_Stored data:_
_____
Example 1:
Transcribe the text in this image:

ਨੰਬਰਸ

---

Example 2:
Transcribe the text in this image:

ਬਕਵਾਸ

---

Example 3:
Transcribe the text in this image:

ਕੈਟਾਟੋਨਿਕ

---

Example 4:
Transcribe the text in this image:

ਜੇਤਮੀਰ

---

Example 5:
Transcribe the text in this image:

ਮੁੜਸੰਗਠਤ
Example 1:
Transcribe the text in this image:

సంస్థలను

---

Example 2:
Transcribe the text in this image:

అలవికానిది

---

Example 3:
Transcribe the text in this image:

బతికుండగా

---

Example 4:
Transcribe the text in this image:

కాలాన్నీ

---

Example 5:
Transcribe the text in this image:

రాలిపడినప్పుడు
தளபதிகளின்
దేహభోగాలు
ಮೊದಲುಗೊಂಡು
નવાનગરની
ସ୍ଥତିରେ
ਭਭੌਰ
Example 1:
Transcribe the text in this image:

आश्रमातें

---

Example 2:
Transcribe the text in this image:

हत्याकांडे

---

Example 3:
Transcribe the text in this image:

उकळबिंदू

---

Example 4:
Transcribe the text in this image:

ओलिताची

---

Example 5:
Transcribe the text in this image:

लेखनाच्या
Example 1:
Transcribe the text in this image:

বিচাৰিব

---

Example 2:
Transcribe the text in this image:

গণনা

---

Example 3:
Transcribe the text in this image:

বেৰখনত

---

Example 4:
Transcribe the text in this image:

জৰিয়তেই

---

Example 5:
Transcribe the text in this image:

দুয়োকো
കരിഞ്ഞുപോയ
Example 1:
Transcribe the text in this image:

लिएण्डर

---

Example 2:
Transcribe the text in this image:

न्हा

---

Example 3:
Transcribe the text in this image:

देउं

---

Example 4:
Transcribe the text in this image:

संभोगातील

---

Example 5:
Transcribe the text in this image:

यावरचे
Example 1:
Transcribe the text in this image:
_____
Transcribe each record shown above, exactly.

_Response to the task:_
Example 1:
Transcribe the text in this image:

ਨੰਬਰਸ

---

Example 2:
Transcribe the text in this image:

ਬਕਵਾਸ

---

Example 3:
Transcribe the text in this image:

ਕੈਟਾਟੋਨਿਕ

---

Example 4:
Transcribe the text in this image:

ਜੇਤਮੀਰ

---

Example 5:
Transcribe the text in this image:

ਮੁੜਸੰਗਠਤ
Example 1:
Transcribe the text in this image:

సంస్థలను

---

Example 2:
Transcribe the text in this image:

అలవికానిది

---

Example 3:
Transcribe the text in this image:

బతికుండగా

---

Example 4:
Transcribe the text in this image:

కాలాన్నీ

---

Example 5:
Transcribe the text in this image:

రాలిపడినప్పుడు
தளபதிகளின்
దేహభోగాలు
ಮೊದಲುಗೊಂಡು
નવાનગરની
ସ୍ଥତିରେ
ਭਭੌਰ
Example 1:
Transcribe the text in this image:

आश्रमातें

---

Example 2:
Transcribe the text in this image:

हत्याकांडे

---

Example 3:
Transcribe the text in this image:

उकळबिंदू

---

Example 4:
Transcribe the text in this image:

ओलिताची

---

Example 5:
Transcribe the text in this image:

लेखनाच्या
Example 1:
Transcribe the text in this image:

বিচাৰিব

---

Example 2:
Transcribe the text in this image:

গণনা

---

Example 3:
Transcribe the text in this image:

বেৰখনত

---

Example 4:
Transcribe the text in this image:

জৰিয়তেই

---

Example 5:
Transcribe the text in this image:

দুয়োকো
കരിഞ്ഞുപോയ
Example 1:
Transcribe the text in this image:

लिएण्डर

---

Example 2:
Transcribe the text in this image:

न्हा

---

Example 3:
Transcribe the text in this image:

देउं

---

Example 4:
Transcribe the text in this image:

संभोगातील

---

Example 5:
Transcribe the text in this image:

यावरचे
Example 1:
Transcribe the text in this image:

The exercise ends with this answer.